Eloisa appuya à son tour la tête contre sa mère, près de celle de Mikael.

Agnete leur caressait les cheveux et revoyait leur vie, si proche maintenant de sa fin.

« Vous vous souvenez d’Hubertus, mère ? dit Eloisa en souriant.

Agnete eut un petit rire. « Je me rappelle le matin où tu as dit à Mikael que son nom ne lui allait pas, vu que ce rat dégoûtant n’était pas un mâle mais une femelle.

— Et moi, j’y ai cru… murmura Mikael.

— Parce que tu es un gros bêta », dit Eloisa. Elle tendit la main pour chercher celle de Mikael. Ils entrelacèrent leurs doigts sur les cuisses d’Agnete.

« Oui, tu as toujours été un désastre, mon garçon, dit Agnete en riant encore. Si tu avais vu ta tête le soir où je t’ai dit que c’était à moi que tu faisais du pied, et pas à Eloisa… »
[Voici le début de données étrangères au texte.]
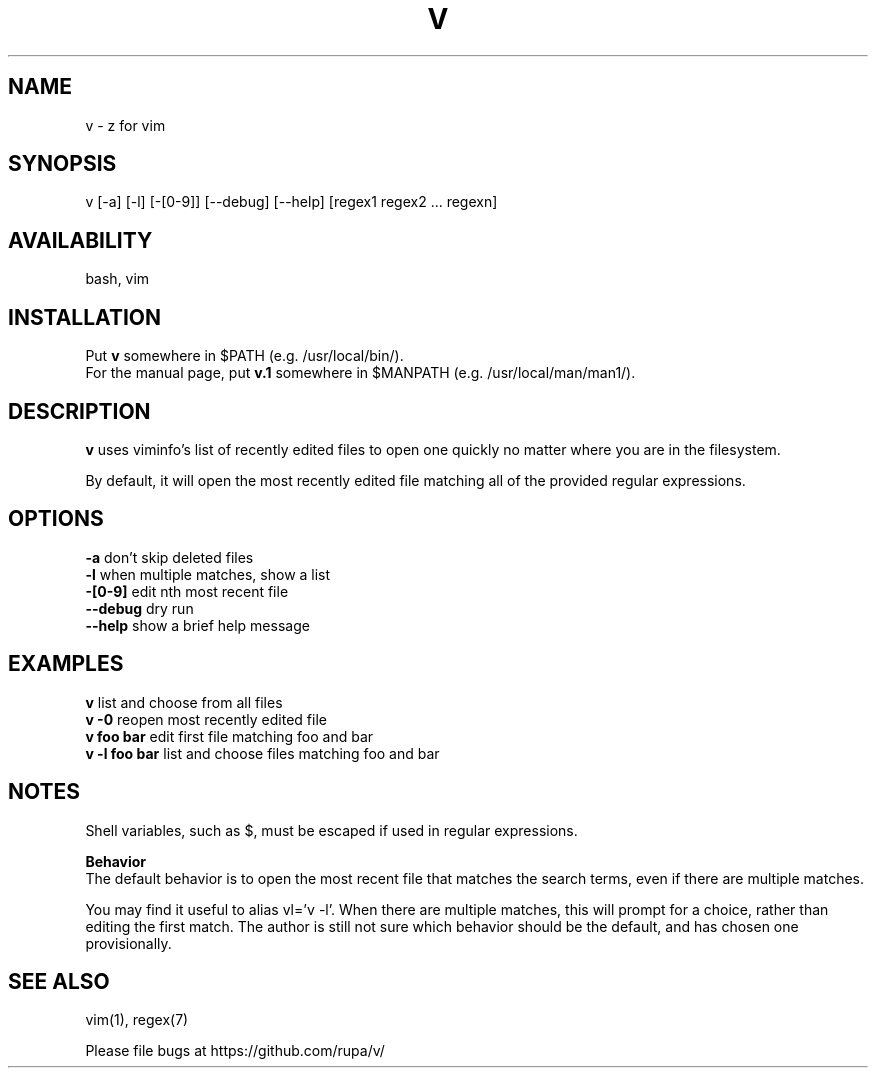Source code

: .TH V "1" "February 2011" "v" "User Commands"

.SH NAME
v \- z for vim

.SH SYNOPSIS
v [\-a] [\-l] [\-[0\-9]] [\-\-debug] [\-\-help] [regex1 regex2 ... regexn]

.SH AVAILABILITY
bash, vim

.SH INSTALLATION
Put \fBv\fR somewhere in $PATH (e.g. /usr/local/bin/).
.br
For the manual page, put \fBv.1\fR somewhere in $MANPATH (e.g.
/usr/local/man/man1/).

.SH DESCRIPTION
\fBv\fR uses viminfo's list of recently edited files to open one quickly no
matter where you are in the filesystem.
.P
By default, it will open the most recently edited file matching all of the
provided regular expressions.

.SH OPTIONS
\fB\-a\fR           don't skip deleted files
.br
\fB\-l\fR           when multiple matches, show a list
.br
\fB\-[0\-9]\fR       edit nth most recent file
.br
\fB\--debug\fR      dry run
.br
\fB\--help\fR       show a brief help message

.SH EXAMPLES
\fBv\fR            list and choose from all files
.br
\fBv -0\fR         reopen most recently edited file
.br
\fBv foo bar\fR    edit first file matching foo and bar
.br
\fBv -l foo bar\fR list and choose files matching foo and bar

.SH NOTES
Shell variables, such as $, must be escaped if used in regular expressions.

\fBBehavior\fR
.br
The default behavior is to open the most recent file that matches the search
terms, even if there are multiple matches.

You may find it useful to alias vl='v -l'. When there are multiple matches,
this will prompt for a choice, rather than editing the first match. The author
is still not sure which behavior should be the default, and has chosen one 
provisionally.

.SH SEE ALSO
vim(1), regex(7)
.P
Please file bugs at https://github.com/rupa/v/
Mikael et Eloisa sourirent, le cœur plein de tristesse.

« Oui, dit Agnete. Nous avons eu de bons moments. »

Pendant une grande partie de la nuit, aucun des trois ne réussit à parler. Les heures s’écoulaient avec lenteur, épaisses comme du goudron. Ils avaient perdu la notion du temps.

À un moment, la torche, dans une dernière lueur, s’éteignit.

C’était comme une préfiguration de la mort.